Belge bölümü –
-.-.-

12 Nisan 2016 Salı

Zihninizin Yüzde 10'ndan Biraz Daha Fazlasını Kullanmaya Ne Dersiniz?



Eğer zihnimizin bilim adamlarının bahsettiği şekilde sadece  yüzde 10 civarındaki ufak bir kısmını kullanarak bugünlere gelebildiysek, zihnimiz üzerinde biraz daha fazla kontrole sahip olsak neler elde edebilirdik öyle değil mi?

Aslında biz enerji terapistlerinin tüm çalışmalarının özünde de uyanık ve uyuyan zihnimiz üzerinde belli bir oranda bir kontrol sağlamak yatmıyor mu? Zira artık herkesin de bildiği gibi insanın  özü, duyguları ve düşüncesinin bir frekansı ve enerjisi vardır, evrenin özü de saf enerjiden oluşmaktadır, eş frekanslar bir araya geldiğinde de "yaratım" meydana gelir; işte bizlerde hayatımızı, frekansımıza eş frekanslarda deneyim ve kişileri çekerek an be an yaratmaktayız. Ve bu yasanın da herhangi bir istinası yoktur.

Yapılan tüm kişisel gelişim ve enerji çalışmaları, adı ve yöntemi her ne olursa olsun amaç olarak duygu ve düşünceleri kontrol ederek belli bir frekans seviyesine yükseltmeyi ve orada mümkün olduğunca uzun süreler tutmayı hedefler, bu frekans seviyesine biz halk arasında "pozitif olmak, pozitif düşünmek" diyoruz=)

Ancak gerek, çevresel koşullar, gerekse alışkanlıklarımız, genelde olumsuzu düşünmekten yana olduğu için, "pozitif olmak" sanıldığı kadar kolay olamayabiliyor. Zihnimizin alt yapısı, genel olarak "olumsuzu beklemeye" ve "olumsuzu düşünmeye" eğilimli ise,  kullanacağınız olumlamalar, aldığınız reiki terapileri, NLP, EFT gibi uygulamaların etkinliğinden yeterince faydalanamayabiliyorsunuz. Bu çalışmalar arasında EFT çalışması bilinçaltı üzerinde tecrübelerime göre en kuvvetli etkiye sahip olup, düşünce yapınızı değiştirmek yönünde oldukça faydalıdır, ancak herhalükarda herhangi bir çalışmaya girişmeden önce zihin kaslarınızı ısındırmak, esas çalışmadan daha fazla faydalanmanızı sağlar.

-.-.-

Alıntı veriler –

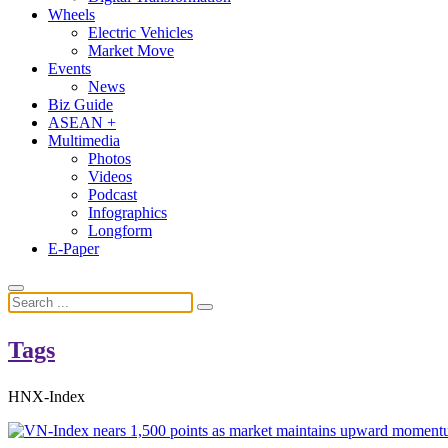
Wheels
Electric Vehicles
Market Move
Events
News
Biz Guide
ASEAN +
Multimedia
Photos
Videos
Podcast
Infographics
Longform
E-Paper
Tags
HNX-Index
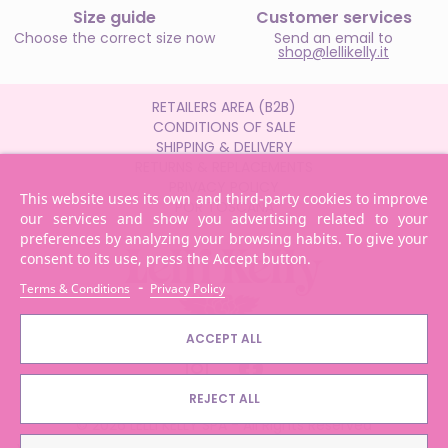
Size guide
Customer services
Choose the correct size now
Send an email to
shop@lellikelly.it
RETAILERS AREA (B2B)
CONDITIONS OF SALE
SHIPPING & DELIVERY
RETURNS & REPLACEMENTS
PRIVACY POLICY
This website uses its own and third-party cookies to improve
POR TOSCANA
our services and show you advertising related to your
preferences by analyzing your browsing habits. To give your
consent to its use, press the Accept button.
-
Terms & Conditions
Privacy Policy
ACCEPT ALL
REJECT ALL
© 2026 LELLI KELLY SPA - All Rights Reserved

-.-.-

Yapılacak iş 1 –
Zihnin kullanımıyla ilgili yazının bir kısmını aynen tekrar yazın: "Eğer zihnimizin bilim" sözlerinin geçtiği yerden başlayın, "öyle değil mi?" sözlerinden sonra durun.
Yapılacak iş 2 –
Zihnin kullanımıyla ilgili yazıyı kaldığı yerden devam ettirin.
Bu öğelere işi yapmak için gerek yok.

Yanıt 1 –
Eğer zihnimizin bilim adamlarının bahsettiği şekilde sadece  yüzde 10 civarındaki ufak bir kısmını kullanarak bugünlere gelebildiysek, zihnimiz üzerinde biraz daha fazla kontrole sahip olsak neler elde edebilirdik öyle değil mi?

Yanıt 2 –
Örneğin bir çok kişi tanıyorum, hayatını olumlamalara adamış, ama kimi zaman istediği verimi alıyor, kimi zaman almıyor, bazısı ise hiç almıyor. Arkadaşlar işte bunun altında yatan sebep, zihnin altyapısı ile ilgilidir. Kimi kişi olumlamalarını yaparken, o olumlamanın gerçekleşeceği hususunda sonsuz bir inanç duyar, evrene şans tanır - yani durumun gidişatı hakkında pozitif bir düşünceye sahiptir; kimi kişinin bilinçaltı, ve hatta uyanık zihni o kadar inatçıdır ki, kendisinin bir şekilde hep "şanssız" olduğuna, herkeste işe yarayan bir yöntemin dahi kendisinde işe yaramayacağına inanır, şüphe ile yaklaşır - işte bu kişilerde durumlarının gidişatı hakkında olumsuz bir düşünceye sahiptir, ve bu altyapı ile ilerlemeleri oldukça güçtür.

Bu nedenle herhangi bir çalışmaya başlamadan önce size aşağıdaki alıştırmayı yapmanızı öneririm, hiçbir enerji çalışması yapmasanız bile bu aşağıda belirttiğim egzersiz, enerji seviyenizi oldukça yükselteceğinden zaten hayatınıza olumlu akışı davet etmiş olacaksınız.  Bu çalışma zaman içerisinde kendi özünüzle çok daha rahat diyalog kurmanıza yarayacaktır.

Bu çalışma için daima yanınızda ufak bir defter ve kalem bulundurmanız gerekli,  gün içerisinde mutsuz, öfkeli, huzursuz, sıkıntılı hissettiğiniz her an, defterinizi çıkarın, ve hissinizi olduğu gibi, eğer biliyorsanız sebebi ile birlikte yazın. Bu çalışmayı yazılı yapmanızın sebebi, yazdığınız şeye odağınızı çok daha kuvvetli verebilmenizden ileri gelir. Düşüncelerinizn dağılması ise çok daha kolaydır. Duygularınızı bir kaç satır şeklinde kağıda döktükten sonra, eğer size bir arkadaşınız bu kelimeleri  söylemiş duyguları ifade etmiş olsaydı onu nasıl teselli eder, onun bakış açısını nasıl olumlu yöne çevirirdiniz bunu düşünün ve kendinize bir cevap yazın. İşte yapmanız gereken sadece bu kadar!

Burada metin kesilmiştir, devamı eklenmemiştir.